Zinc was frequently elevated in commercial products, but intentionally: manufacturers add zinc oxide for its skin-protective properties. Overall, Dead Sea mud cosmetics showed low-to-moderate metal levels consistent with European and North American safety guidance.
If you’re buying mud masks or bath products, look for products from established brands that reference specific mineral sources. Raw mud collected from random locations carries more risk of contamination and bacterial content than commercially processed products that undergo quality testing. Therapeutic mud used in medical spa settings in Europe follows standards referenced by the European Pharmacopoeia and is subject to certification criteria for purity and composition.
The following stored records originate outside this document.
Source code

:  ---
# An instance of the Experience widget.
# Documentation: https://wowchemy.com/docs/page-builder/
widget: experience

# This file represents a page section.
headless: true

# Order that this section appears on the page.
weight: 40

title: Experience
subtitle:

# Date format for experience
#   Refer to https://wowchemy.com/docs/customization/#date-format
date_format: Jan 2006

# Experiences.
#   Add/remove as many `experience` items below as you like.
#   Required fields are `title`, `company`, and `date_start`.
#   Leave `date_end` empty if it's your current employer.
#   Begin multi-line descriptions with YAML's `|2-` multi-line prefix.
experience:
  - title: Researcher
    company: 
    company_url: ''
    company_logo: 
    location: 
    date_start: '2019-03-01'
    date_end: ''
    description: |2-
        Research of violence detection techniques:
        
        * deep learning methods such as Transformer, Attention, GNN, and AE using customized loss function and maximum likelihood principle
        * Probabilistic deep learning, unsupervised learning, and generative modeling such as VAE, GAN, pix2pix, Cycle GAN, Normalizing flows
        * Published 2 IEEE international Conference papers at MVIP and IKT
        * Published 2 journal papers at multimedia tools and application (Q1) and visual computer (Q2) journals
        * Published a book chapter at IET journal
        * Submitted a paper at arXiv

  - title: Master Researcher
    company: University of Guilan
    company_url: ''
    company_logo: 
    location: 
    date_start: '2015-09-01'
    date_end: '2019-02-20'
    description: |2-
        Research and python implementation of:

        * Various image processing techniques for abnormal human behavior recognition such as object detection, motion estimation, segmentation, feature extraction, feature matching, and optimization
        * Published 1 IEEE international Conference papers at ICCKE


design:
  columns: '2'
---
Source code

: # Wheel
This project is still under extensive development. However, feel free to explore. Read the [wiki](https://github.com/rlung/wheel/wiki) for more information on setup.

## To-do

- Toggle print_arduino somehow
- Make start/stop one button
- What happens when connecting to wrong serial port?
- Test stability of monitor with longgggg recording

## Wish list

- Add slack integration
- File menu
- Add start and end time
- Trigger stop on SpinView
Spa Trend vs. Medical Treatment
Mudding exists on a spectrum. At one end, you have clinical pelotherapy administered at thermal medicine centers in countries like Italy, France, Hungary, and Israel, where doctors prescribe specific mud compositions for specific conditions. At the other end, you have commercial mud masks sold for cosmetic purposes, which use similar principles (oil absorption, mineral delivery) but in a less controlled way.
Both versions are “real” in the sense that the underlying mechanisms are documented and measurable. Clay absorbs oil. Mineral-rich mud delivers heat and bioactive compounds through the skin. Clinical trials show meaningful improvements in pain, mobility, and skin conditions. Where things get less reliable is in marketing claims for mass-market products that may contain minimal active clay or mineral content. A drugstore mud mask and a medical-grade peloid treatment at a thermal spa are working on the same principles, but the concentration, composition, and application method make a significant difference in results.